## Short task
Print every line of text in the data below verbatim, leaving the pictures out of your answer.

## Materials provided

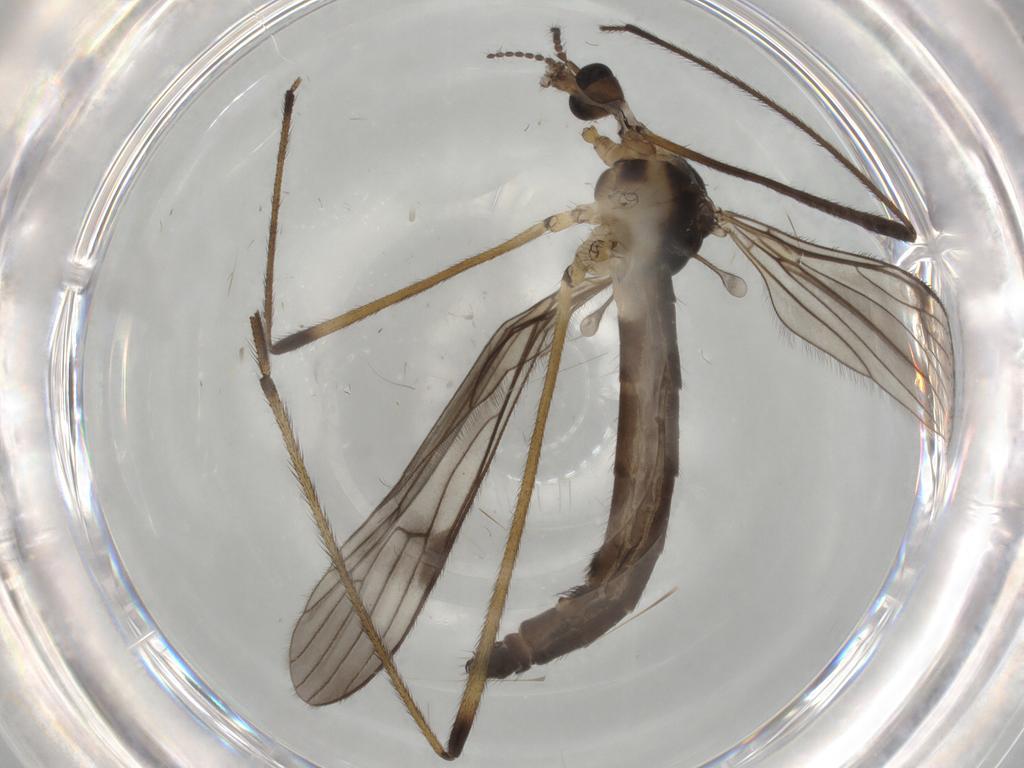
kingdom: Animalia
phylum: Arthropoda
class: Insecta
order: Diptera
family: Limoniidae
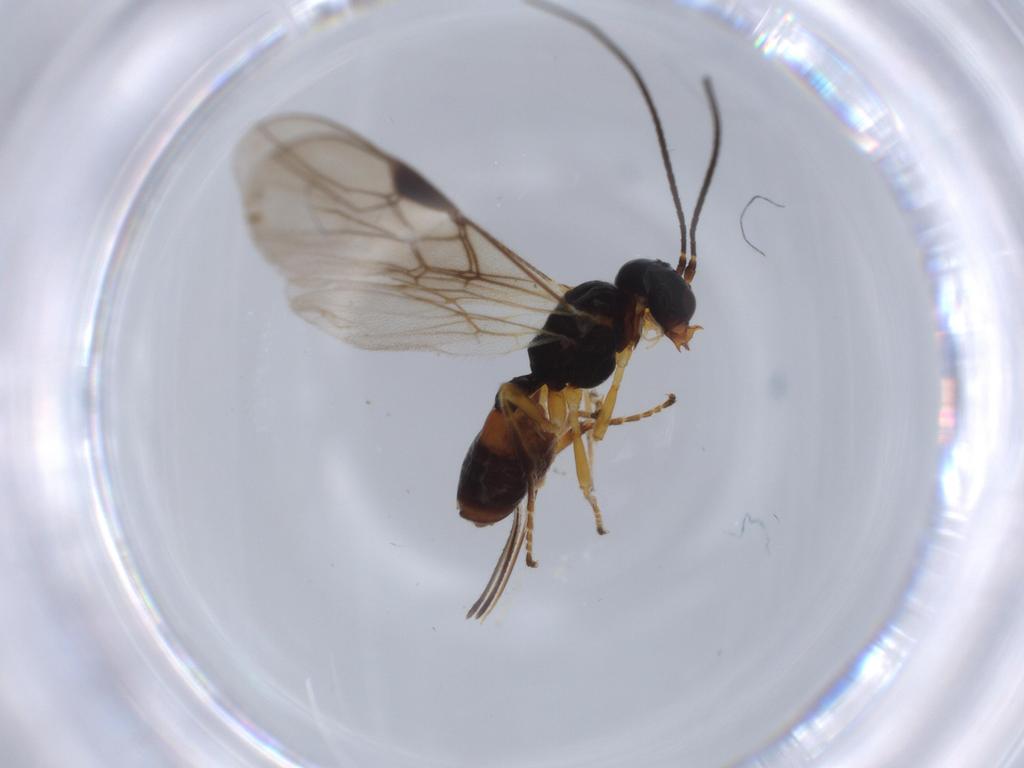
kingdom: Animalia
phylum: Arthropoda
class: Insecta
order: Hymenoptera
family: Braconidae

## Written response
kingdom: Animalia
phylum: Arthropoda
class: Insecta
order: Diptera
family: Limoniidae
kingdom: Animalia
phylum: Arthropoda
class: Insecta
order: Hymenoptera
family: Braconidae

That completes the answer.